In the discussion of Clark (1973), KeithSmith (1976, 262) rightly states that “it does seem useful […] to consider whether, had these materials been a sample, the main effect would still be large enough to justify confidence in its reality.” He closes by say that “no one should accept [Clark’s] dogma, nor that of his critics (i.e. Wike and Church 1976). Authors will continue to be responsible for defending the generality of their findings across subjects and materials, statistically where appropriate, logically always.”

A close reading of Clark (1973) and Wike and Church (1976) shows that their points of view on permissive generalizations are quite similar. Wike and Church (1976) state that the random-effects model allows us to “generalize to larger populations for which the selected levels are typical or representative” (1976, 253), which corresponds to Clark (1973)’s “population defined by [the] non-random sampling procedure” (1973, 349). Wike and Church (1976) explicitly state that the delimitation of this population is “outside the realm of statistics” (1976, 253), and while Clark does not use the word extra- (or non-)statistical generalization, he does note the “difficulty” of delineating the sampled population.
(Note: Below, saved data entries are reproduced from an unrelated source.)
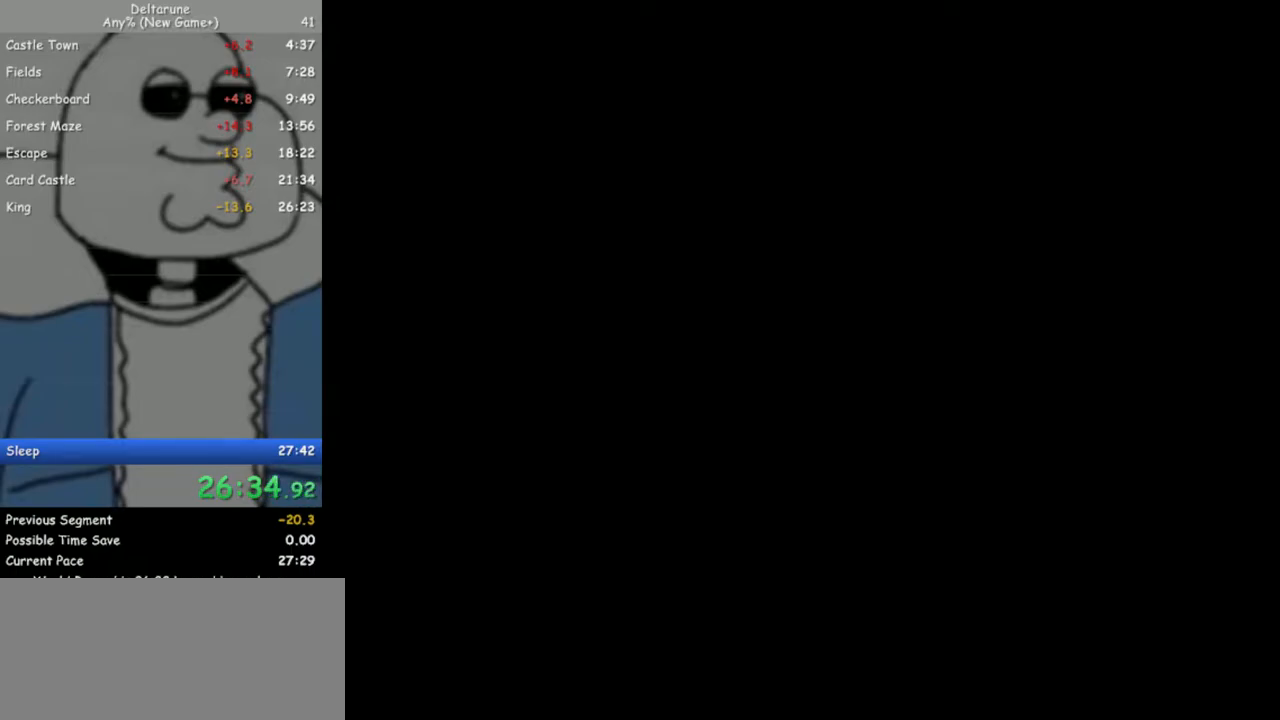
{"keys": [], "events": [[50, "return", "down"], [83, "return", "up"], [83, "z", "up"], [183, "return", "down"], [183, "z", "down"], [233, "z", "up"], [283, "down", "up"], [283, "return", "up"], [367, "return", "down"], [367, "z", "down"], [417, "return", "up"], [467, "z", "up"]]}
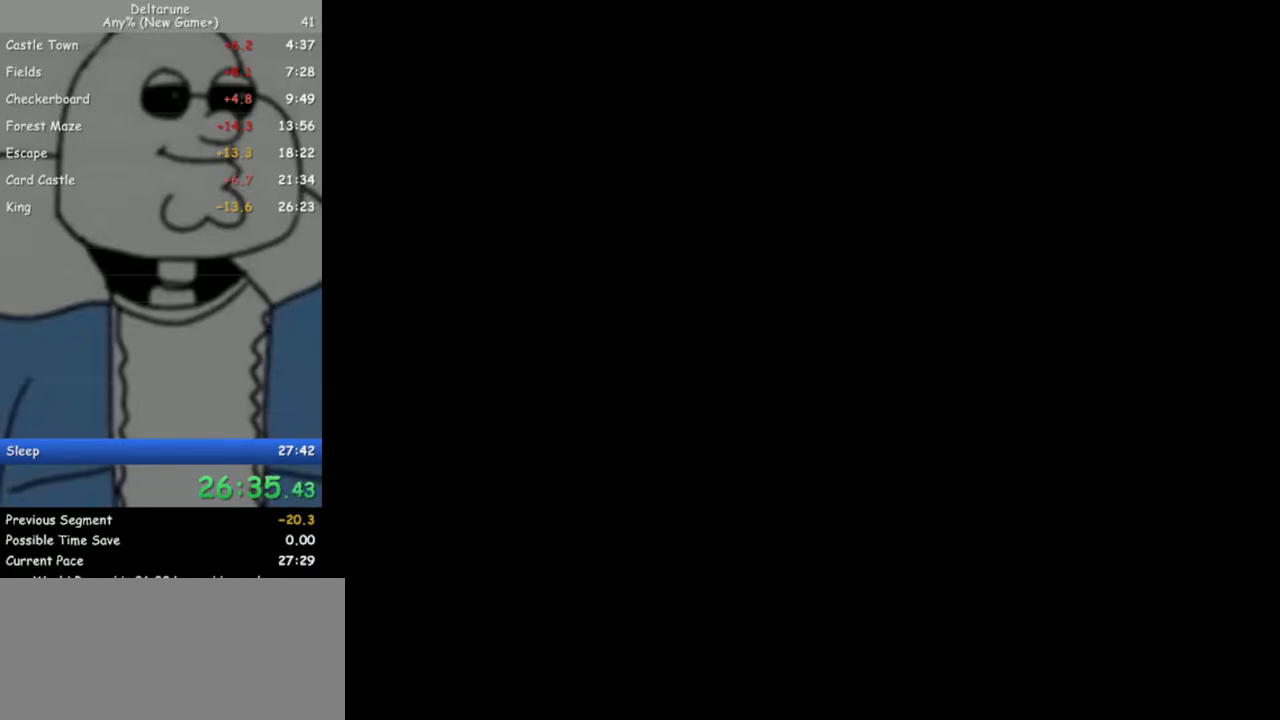
{"keys": ["return"], "events": [[17, "return", "down"], [50, "z", "down"], [100, "return", "up"], [100, "z", "up"], [200, "return", "down"], [200, "z", "down"], [250, "return", "up"], [283, "z", "up"], [333, "return", "down"], [383, "return", "up"], [383, "z", "down"], [433, "z", "up"], [483, "return", "down"]]}
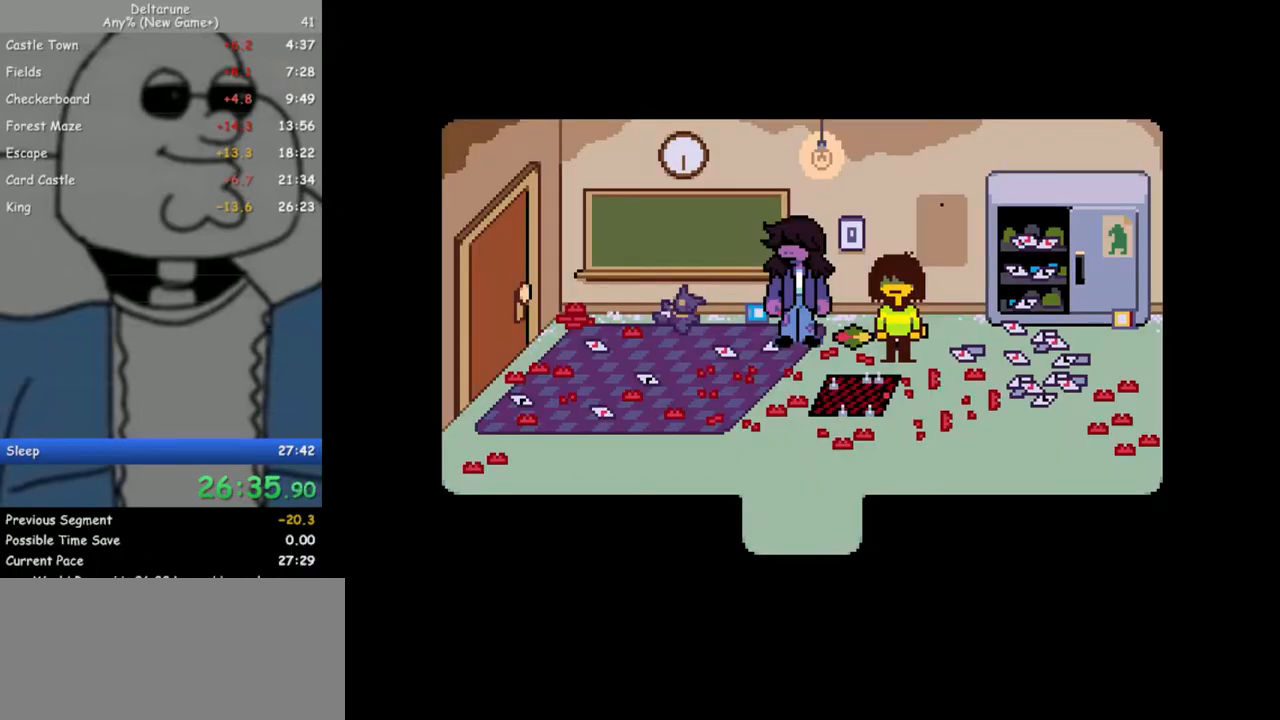
{"keys": [], "events": [[17, "return", "up"], [17, "z", "down"], [117, "return", "down"], [117, "z", "up"], [217, "return", "up"], [217, "z", "down"], [300, "return", "down"], [300, "z", "up"], [350, "return", "up"], [400, "return", "down"], [400, "z", "down"], [500, "return", "up"], [500, "z", "up"]]}
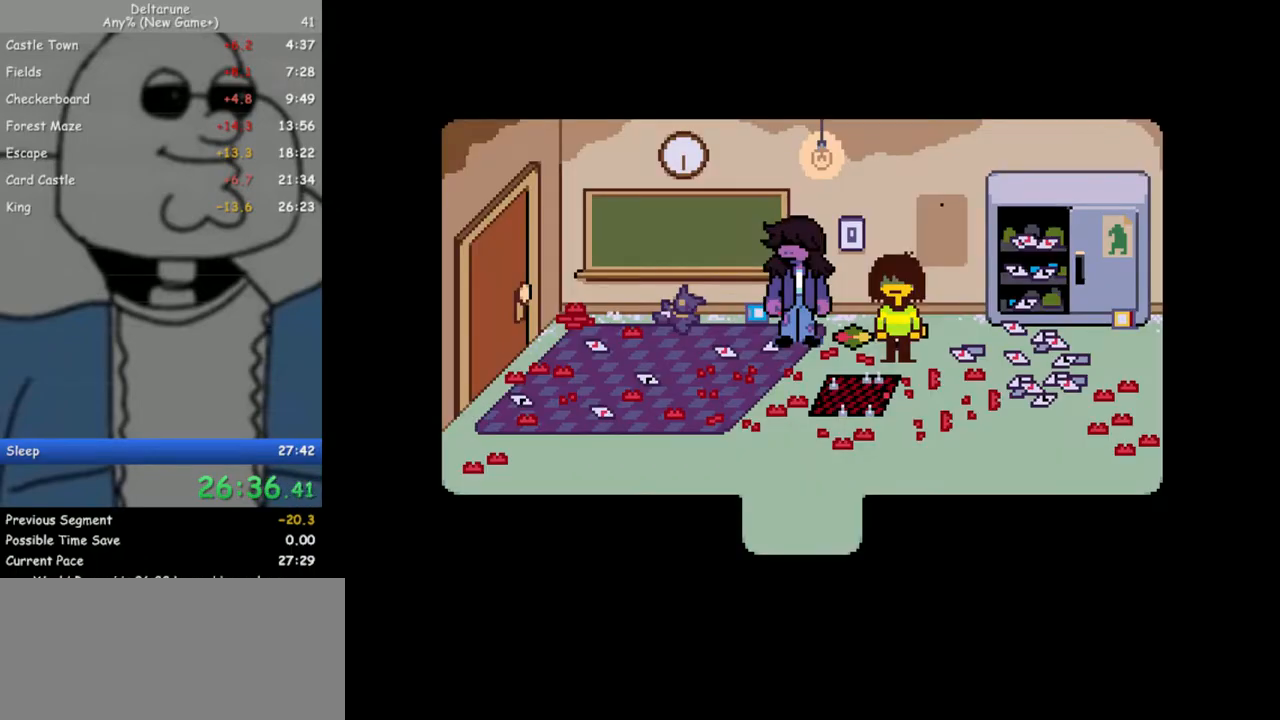
{"keys": [], "events": [[83, "return", "down"], [83, "z", "down"], [133, "return", "up"], [183, "z", "up"], [233, "return", "down"], [267, "z", "down"], [317, "return", "up"], [317, "z", "up"], [417, "return", "down"], [417, "z", "down"], [467, "return", "up"], [500, "z", "up"]]}
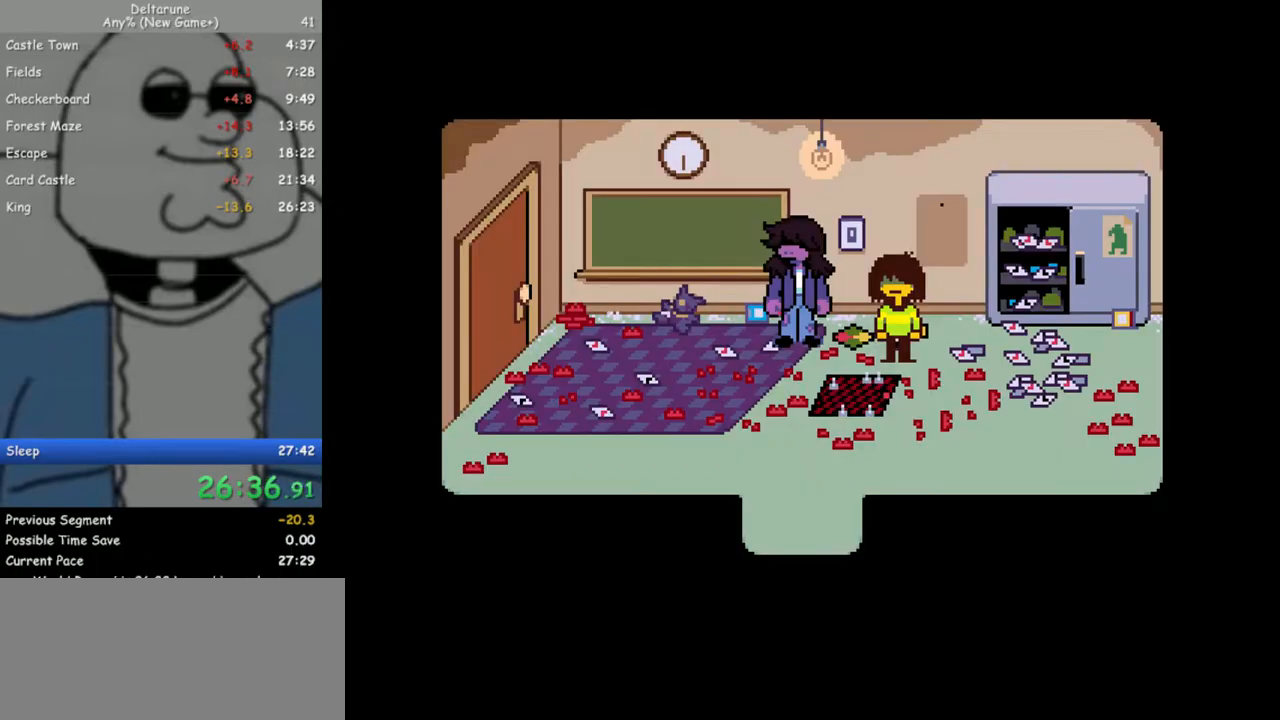
{"keys": ["return", "z"], "events": [[50, "return", "down"], [100, "z", "down"], [200, "return", "up"], [200, "z", "up"], [283, "down", "down"], [283, "return", "down"], [333, "down", "up"], [333, "z", "down"], [383, "return", "up"], [433, "z", "up"], [483, "return", "down"], [483, "z", "down"]]}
A reconciliatory and softened summary of the early exchange on the random-vs.-fixed debate may read as follows: Clark (1973) drew researcher’s attention to the fact that the substantive generalizations they were trying to attain often involved extrapolations across two populations, SUBJECTS and ITEMS. The statistical methods they routinely applied, however, only offered statistical inferences across one of these dimensions. Accordingly, he advocated the use of an analysis strategy that would bring the statistical inference more into line with the substantive inference goals. Wike and Church (1976), on the other hand, cautioned against equating the two types of inferences - i.e. that the choice of data-analytic strategy would solve the non-statistical problems involved in generalization.

Coleman (1979) suggests that the term “random effect” be replaced with the label “generalization effect”. He also makes the sensible suggestion that editorial policies should require that results for both types of analyses, the fixed-effect and the random-effect version, should be reported. He refers to Cornfield and Tukey (1977)’s two-brides metaphor, and the suggested practice then creates bridges of varying spans. This makes a lot of sense, and we will adopt the practice of reporting both kinds of statistical summaries. However, use of the label “generalization effect” should be avoided since it encourages misconceptions [cf. Raaijmakers (2003); see …].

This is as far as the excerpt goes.